Samsung’s long running patent feud with Apple appears to be coming to a close. On Thursday, a United States federal appeal court rejected the South Korean company’s plea to re-examine its case against Apple, reports the San Jose Mercury News.
This is the same patent case the two multi-national corporations have been pursuing against one another since 2012. The original verdict, reached in August of that year, awarded Apple with $1-billion in damages. Subsequent court decisions reduced the fine to $548-million. Not content with the outcome of its appeal, Samsung asked the United States Federal Circuit of Appeals to reexamine the case. Prior to it looking at this latest appeal, several prominent Silicon Valley tech firms, including Google and Facebook, filed something called a “friends of the court” briefing that urged the court to dismiss the case. According to the San Jose Mercury News, the court refused the request.
Samsung’s last remaining legal recourse is to ask the United States Supreme Court to look at the case. However, as Engadget notes, the Supreme Court may not be willing to look at the case.
The speed at which the appeals court rejected Samsung’s request is interesting. It was only late last month that we learned that companies like Google asked the court to dismiss the case, and when it did reach a decision, it did so without providing comment. We’ll likely never know the reason for the dismal, but we do know something about the relationship the United States has with its innovation industry.
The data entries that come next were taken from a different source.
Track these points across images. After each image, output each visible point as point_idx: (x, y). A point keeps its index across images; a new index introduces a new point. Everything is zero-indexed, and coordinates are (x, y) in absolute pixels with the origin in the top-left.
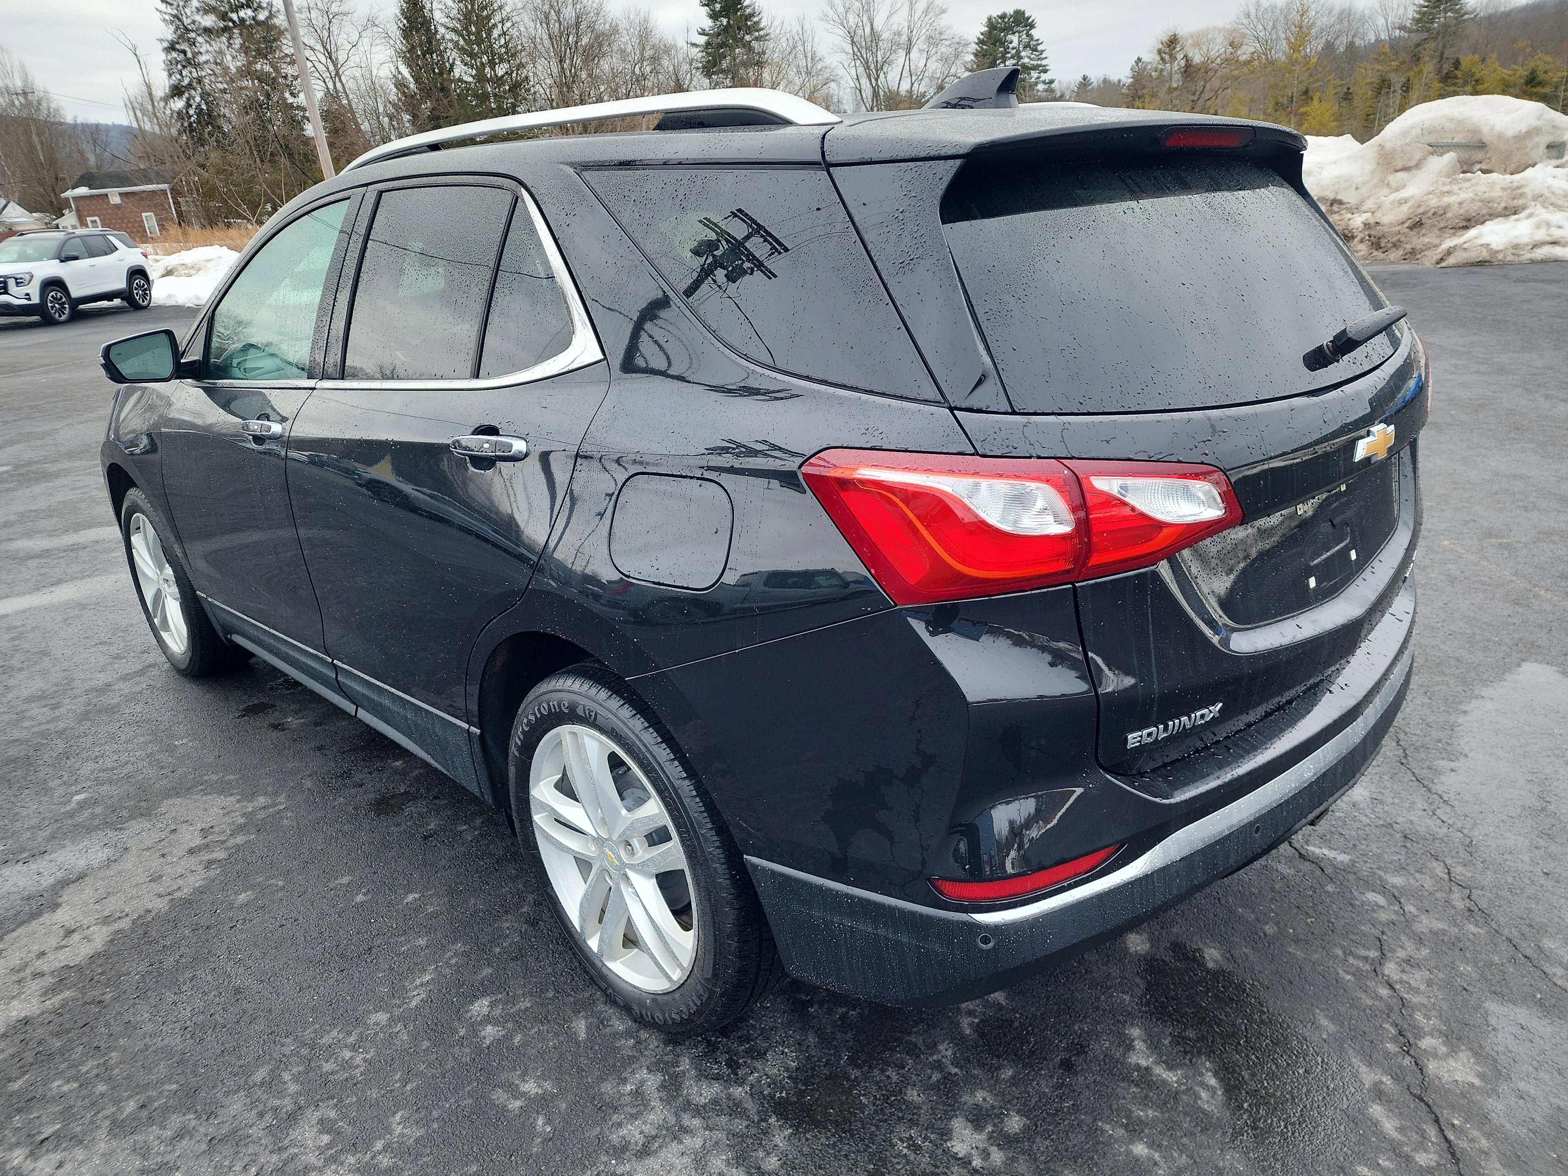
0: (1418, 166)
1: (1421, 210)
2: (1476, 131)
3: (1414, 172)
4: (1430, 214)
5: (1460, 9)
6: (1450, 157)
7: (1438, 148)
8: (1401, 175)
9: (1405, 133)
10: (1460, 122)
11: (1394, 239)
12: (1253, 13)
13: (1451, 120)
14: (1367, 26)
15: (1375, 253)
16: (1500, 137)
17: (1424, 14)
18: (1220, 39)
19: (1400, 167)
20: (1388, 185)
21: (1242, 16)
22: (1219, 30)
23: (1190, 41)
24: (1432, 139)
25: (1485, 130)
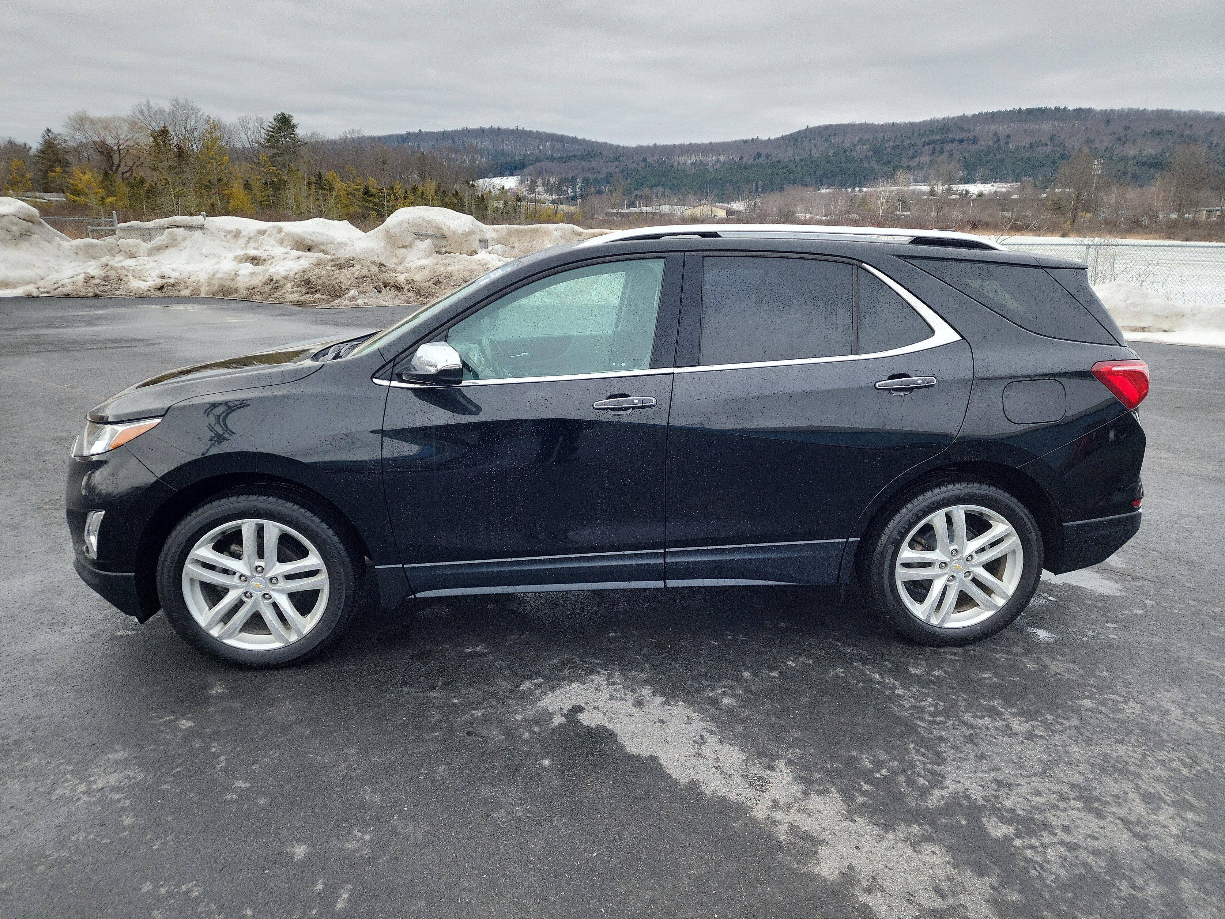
0: (410, 246)
1: (437, 274)
2: (439, 228)
3: (409, 249)
4: (443, 277)
5: (294, 137)
6: (428, 242)
7: (420, 236)
8: (402, 250)
9: (400, 225)
10: (429, 222)
11: (429, 291)
12: (146, 112)
13: (423, 220)
14: (234, 138)
15: (421, 299)
16: (454, 233)
17: (272, 136)
18: (125, 127)
19: (400, 245)
20: (396, 256)
21: (137, 113)
22: (125, 121)
23: (100, 125)
24: (415, 230)
25: (445, 228)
In May, former Research in Motion CEO Jim Balsillie published an op-ed in the Globe and Mail where he compared how policy makers in the United States and Canada work to support and elevate their country’s respective tech sector. Almost across the board, the United States does more than any other country to protect the interests of its tech entrepreneurs.
One of the examples Balsille is of the United States Business Council, of which he is the only Canadian member. “At the last meeting I attended, half of a two-day event was spent discussing the protection and commercialization of American intellectual property abroad,” he says. “Attending the meetings were former and current State Department officials whose roles were intrinsically linked to advancing U.S. economic interests.” That’s just one of the many examples Balsillie gives of how the intertwined U.S. tech firms are with the country’s policy-making apparatus. The court, as a part of that apparatus, may have been inclined to pick the home team.